Robert Cooperman dodged the draft. He did everything he could to avoid fighting (and dying) in the Vietnam War.

He thought a childhood injury would keep him out of the Army, but it didn't. He tried becoming a conscientious objector. No dice. Eventually, with the help of a psychiatrist who lied for him, Cooperman was declared mentally unfit to serve.

Today Cooperman is an award-winning poet in Denver. He shares this chapter of his life in the new collection "Draft Board Blues."

Read an excerpt:

Who Went and Who Didn’t

Let’s be honest about the Vietnam draft,
if you were a rich and powerful man’s son
you didn’t have to go unless you wanted
to get away from the blowhard, or felt a duty
to your country, or thought a war hero could easily
win a future election. If you were white, middle-class,
a city or suburban boy, there were doctors notes
diagnosing you were afflicted by any number
of lethal diseases; shrinks’ letters lamenting
you were a dope fiend, a homosexual, crazier
than a birthday balloon, air zooming out of it.
There were student deferments and maybe the war
would end before the diploma was rammed
into your terrified hand. There were teaching jobs,
conscientious objector status, or if you were truly
desperate: Canada, Sweden, if you brought
enough money, so you weren’t deemed a parasite.

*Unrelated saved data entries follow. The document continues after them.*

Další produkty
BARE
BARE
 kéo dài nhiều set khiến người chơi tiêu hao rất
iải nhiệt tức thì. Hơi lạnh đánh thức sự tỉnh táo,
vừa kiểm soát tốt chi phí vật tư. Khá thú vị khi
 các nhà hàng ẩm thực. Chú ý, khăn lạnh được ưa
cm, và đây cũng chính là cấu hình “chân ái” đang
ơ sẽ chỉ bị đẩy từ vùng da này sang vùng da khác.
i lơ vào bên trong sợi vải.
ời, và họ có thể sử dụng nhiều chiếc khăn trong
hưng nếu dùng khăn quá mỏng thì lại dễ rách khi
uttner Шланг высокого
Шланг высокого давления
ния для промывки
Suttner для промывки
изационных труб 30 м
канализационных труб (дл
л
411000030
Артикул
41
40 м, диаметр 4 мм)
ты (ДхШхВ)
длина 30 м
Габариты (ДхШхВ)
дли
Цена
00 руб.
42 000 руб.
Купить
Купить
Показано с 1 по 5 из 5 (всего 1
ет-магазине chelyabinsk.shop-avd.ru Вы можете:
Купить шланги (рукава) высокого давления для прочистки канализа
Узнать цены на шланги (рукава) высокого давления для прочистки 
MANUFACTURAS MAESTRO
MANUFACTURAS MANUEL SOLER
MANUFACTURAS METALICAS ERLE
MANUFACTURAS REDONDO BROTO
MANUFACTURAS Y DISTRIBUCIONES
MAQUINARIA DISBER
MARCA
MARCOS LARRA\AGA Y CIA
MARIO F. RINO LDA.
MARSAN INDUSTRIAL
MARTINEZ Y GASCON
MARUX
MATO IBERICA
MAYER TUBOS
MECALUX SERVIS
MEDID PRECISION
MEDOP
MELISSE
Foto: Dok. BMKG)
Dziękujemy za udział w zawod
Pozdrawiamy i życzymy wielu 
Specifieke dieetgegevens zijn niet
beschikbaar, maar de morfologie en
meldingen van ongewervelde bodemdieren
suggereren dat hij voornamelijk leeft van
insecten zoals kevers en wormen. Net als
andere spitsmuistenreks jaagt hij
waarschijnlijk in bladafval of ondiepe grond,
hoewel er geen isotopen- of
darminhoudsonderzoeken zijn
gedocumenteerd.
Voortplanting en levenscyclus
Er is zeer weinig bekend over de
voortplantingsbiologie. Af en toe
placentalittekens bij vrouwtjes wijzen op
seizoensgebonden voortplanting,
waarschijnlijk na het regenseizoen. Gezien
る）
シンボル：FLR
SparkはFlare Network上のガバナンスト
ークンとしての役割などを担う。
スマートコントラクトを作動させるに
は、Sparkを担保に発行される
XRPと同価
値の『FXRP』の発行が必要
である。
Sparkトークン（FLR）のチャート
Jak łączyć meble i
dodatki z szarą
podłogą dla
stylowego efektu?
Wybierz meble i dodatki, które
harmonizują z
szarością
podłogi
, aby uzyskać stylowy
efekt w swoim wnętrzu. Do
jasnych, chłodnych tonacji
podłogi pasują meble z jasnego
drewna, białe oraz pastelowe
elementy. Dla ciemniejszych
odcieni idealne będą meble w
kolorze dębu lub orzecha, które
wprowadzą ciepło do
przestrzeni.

But God forbid, you were from a small town,
a farm, were black or Latino, or all of the above,
and your family needed the combat pay, or worst,
a judge roared, “Prison or the army,” so off you went,
like a British convict transported to the Antipodes.
And if you weren’t lucky, shipped home in a box,
or without some limbs, or maybe in one piece,
but you couldn’t sleep, you drank, did drugs, had flashbacks
of fire fights, buddies dying in your arms, and no one
understanding why you couldn’t just get on with your life,
instead of fighting with your family, your girlfriend,
your wife, who might finally sob you weren’t the same:
she and the kids afraid of you. So maybe you’d end up
on the street, hearing voices, the VA telling you nothing
was wrong, and you really, really, really wanted to believe
those lying fuckers, but knew you were twisted up inside,
no way you could ever get straightened out, again.